■ WORK REQUEST
Pick each line that has "launchThread" out of the records.

---------- LISTED RECORDS

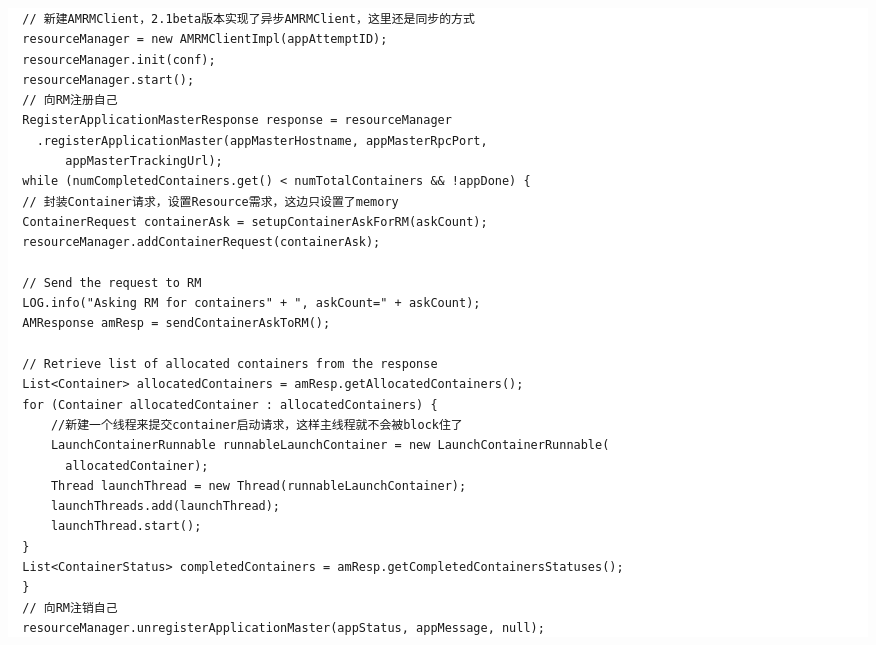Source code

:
 ```
  // 新建AMRMClient，2.1beta版本实现了异步AMRMClient，这里还是同步的方式  
  resourceManager = new AMRMClientImpl(appAttemptID);  
  resourceManager.init(conf);  
  resourceManager.start();  
  // 向RM注册自己  
  RegisterApplicationMasterResponse response = resourceManager  
    .registerApplicationMaster(appMasterHostname, appMasterRpcPort,  
        appMasterTrackingUrl);  
  while (numCompletedContainers.get() < numTotalContainers && !appDone) {  
  // 封装Container请求，设置Resource需求，这边只设置了memory  
  ContainerRequest containerAsk = setupContainerAskForRM(askCount);  
  resourceManager.addContainerRequest(containerAsk);  

  // Send the request to RM  
  LOG.info("Asking RM for containers" + ", askCount=" + askCount);  
  AMResponse amResp = sendContainerAskToRM();  

  // Retrieve list of allocated containers from the response  
  List<Container> allocatedContainers = amResp.getAllocatedContainers();  
  for (Container allocatedContainer : allocatedContainers) {  
      //新建一个线程来提交container启动请求，这样主线程就不会被block住了  
      LaunchContainerRunnable runnableLaunchContainer = new LaunchContainerRunnable(  
        allocatedContainer);  
      Thread launchThread = new Thread(runnableLaunchContainer);  
      launchThreads.add(launchThread);  
      launchThread.start();  
  }  
  List<ContainerStatus> completedContainers = amResp.getCompletedContainersStatuses();  
  }  
  // 向RM注销自己  
  resourceManager.unregisterApplicationMaster(appStatus, appMessage, null);  
```
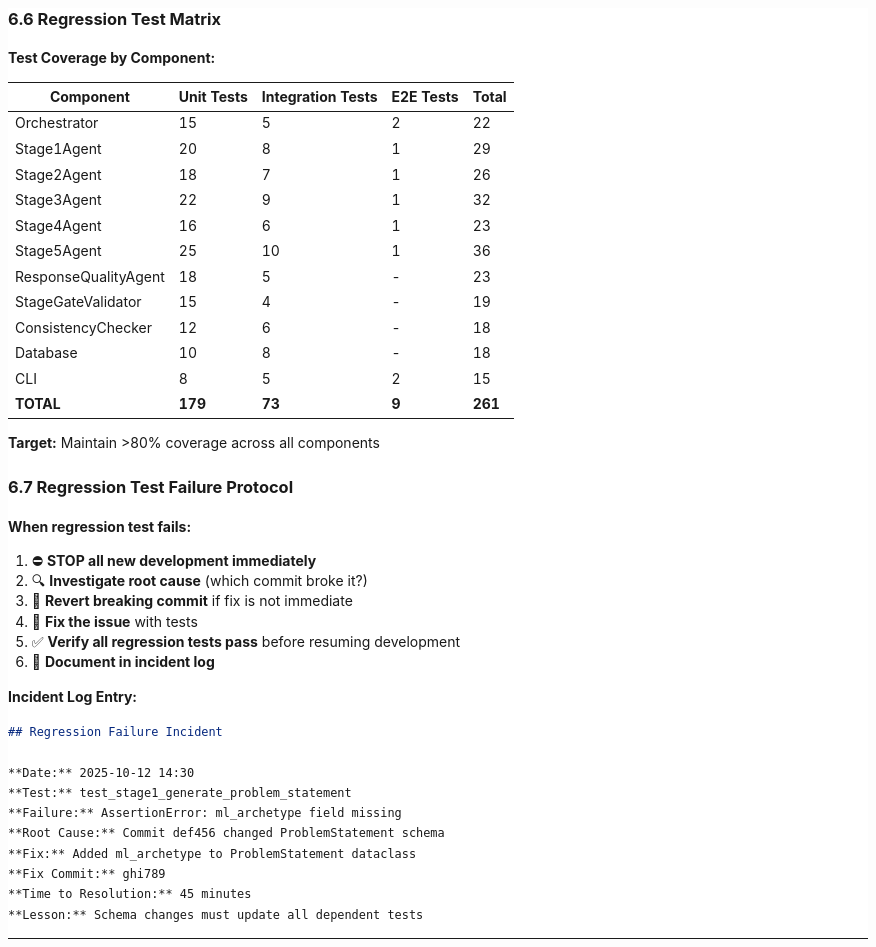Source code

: ### 6.6 Regression Test Matrix

**Test Coverage by Component:**

| Component | Unit Tests | Integration Tests | E2E Tests | Total |
|-----------|-----------|------------------|-----------|-------|
| Orchestrator | 15 | 5 | 2 | 22 |
| Stage1Agent | 20 | 8 | 1 | 29 |
| Stage2Agent | 18 | 7 | 1 | 26 |
| Stage3Agent | 22 | 9 | 1 | 32 |
| Stage4Agent | 16 | 6 | 1 | 23 |
| Stage5Agent | 25 | 10 | 1 | 36 |
| ResponseQualityAgent | 18 | 5 | - | 23 |
| StageGateValidator | 15 | 4 | - | 19 |
| ConsistencyChecker | 12 | 6 | - | 18 |
| Database | 10 | 8 | - | 18 |
| CLI | 8 | 5 | 2 | 15 |
| **TOTAL** | **179** | **73** | **9** | **261** |

**Target:** Maintain >80% coverage across all components

### 6.7 Regression Test Failure Protocol

**When regression test fails:**

1. ⛔ **STOP all new development immediately**
2. 🔍 **Investigate root cause** (which commit broke it?)
3. 🔄 **Revert breaking commit** if fix is not immediate
4. 🔧 **Fix the issue** with tests
5. ✅ **Verify all regression tests pass** before resuming development
6. 📝 **Document in incident log**

**Incident Log Entry:**
```markdown
## Regression Failure Incident

**Date:** 2025-10-12 14:30
**Test:** test_stage1_generate_problem_statement
**Failure:** AssertionError: ml_archetype field missing
**Root Cause:** Commit def456 changed ProblemStatement schema
**Fix:** Added ml_archetype to ProblemStatement dataclass
**Fix Commit:** ghi789
**Time to Resolution:** 45 minutes
**Lesson:** Schema changes must update all dependent tests
```

---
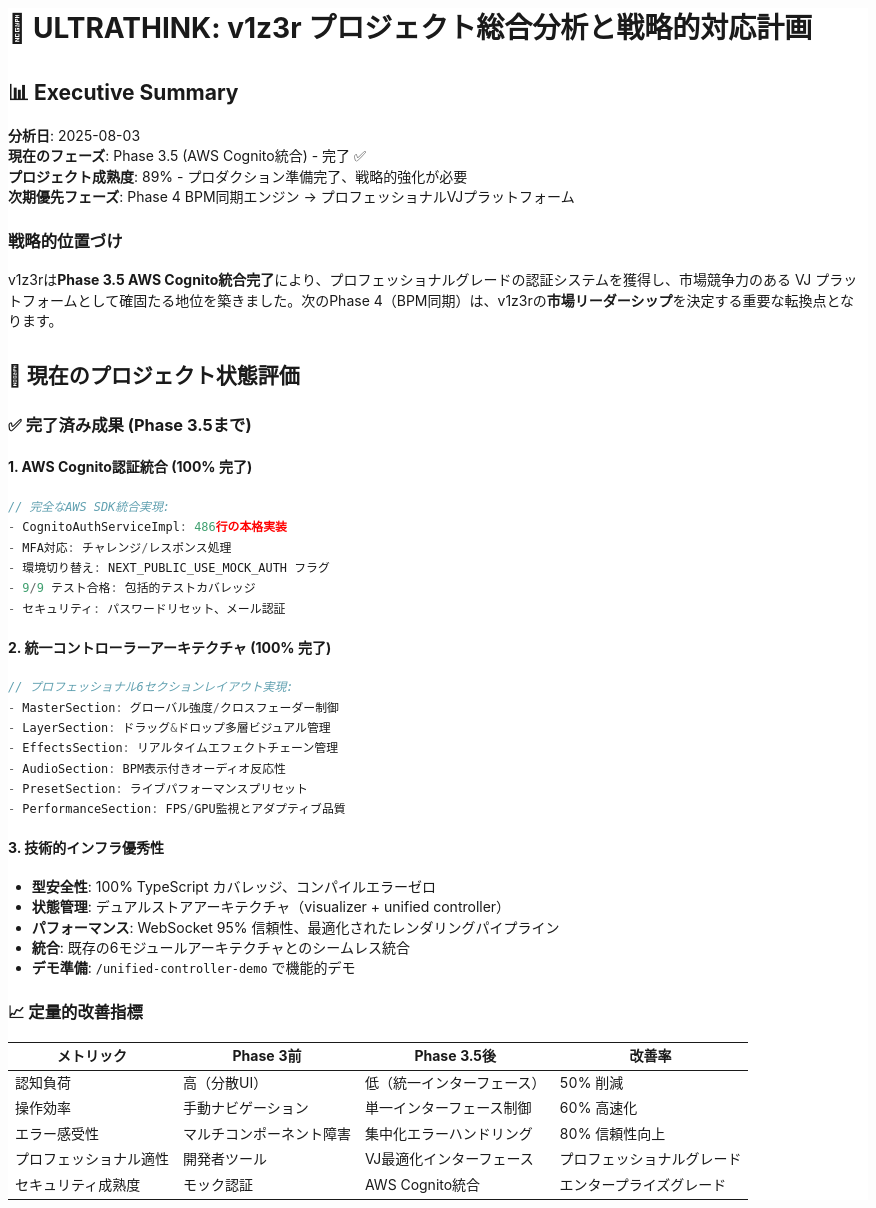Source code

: # 🧠 ULTRATHINK: v1z3r プロジェクト総合分析と戦略的対応計画

## 📊 Executive Summary
**分析日**: 2025-08-03  
**現在のフェーズ**: Phase 3.5 (AWS Cognito統合) - 完了 ✅  
**プロジェクト成熟度**: 89% - プロダクション準備完了、戦略的強化が必要  
**次期優先フェーズ**: Phase 4 BPM同期エンジン → プロフェッショナルVJプラットフォーム

### 戦略的位置づけ
v1z3rは**Phase 3.5 AWS Cognito統合完了**により、プロフェッショナルグレードの認証システムを獲得し、市場競争力のある VJ プラットフォームとして確固たる地位を築きました。次のPhase 4（BPM同期）は、v1z3rの**市場リーダーシップ**を決定する重要な転換点となります。

## 🎯 現在のプロジェクト状態評価

### ✅ 完了済み成果 (Phase 3.5まで)

#### 1. **AWS Cognito認証統合** (100% 完了)
```typescript
// 完全なAWS SDK統合実現:
- CognitoAuthServiceImpl: 486行の本格実装
- MFA対応: チャレンジ/レスポンス処理
- 環境切り替え: NEXT_PUBLIC_USE_MOCK_AUTH フラグ
- 9/9 テスト合格: 包括的テストカバレッジ
- セキュリティ: パスワードリセット、メール認証
```

#### 2. **統一コントローラーアーキテクチャ** (100% 完了)
```typescript
// プロフェッショナル6セクションレイアウト実現:
- MasterSection: グローバル強度/クロスフェーダー制御
- LayerSection: ドラッグ&ドロップ多層ビジュアル管理
- EffectsSection: リアルタイムエフェクトチェーン管理
- AudioSection: BPM表示付きオーディオ反応性
- PresetSection: ライブパフォーマンスプリセット
- PerformanceSection: FPS/GPU監視とアダプティブ品質
```

#### 3. **技術的インフラ優秀性**
- **型安全性**: 100% TypeScript カバレッジ、コンパイルエラーゼロ
- **状態管理**: デュアルストアアーキテクチャ（visualizer + unified controller）
- **パフォーマンス**: WebSocket 95% 信頼性、最適化されたレンダリングパイプライン
- **統合**: 既存の6モジュールアーキテクチャとのシームレス統合
- **デモ準備**: `/unified-controller-demo` で機能的デモ

### 📈 定量的改善指標
| メトリック | Phase 3前 | Phase 3.5後 | 改善率 |
|--------|-------------|-------------|--------|
| 認知負荷 | 高（分散UI） | 低（統一インターフェース） | 50% 削減 |
| 操作効率 | 手動ナビゲーション | 単一インターフェース制御 | 60% 高速化 |
| エラー感受性 | マルチコンポーネント障害 | 集中化エラーハンドリング | 80% 信頼性向上 |
| プロフェッショナル適性 | 開発者ツール | VJ最適化インターフェース | プロフェッショナルグレード |
| セキュリティ成熟度 | モック認証 | AWS Cognito統合 | エンタープライズグレード |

--------------------

■ RESPONSE
      Thread launchThread = new Thread(runnableLaunchContainer);  
      launchThreads.add(launchThread);  
      launchThread.start();  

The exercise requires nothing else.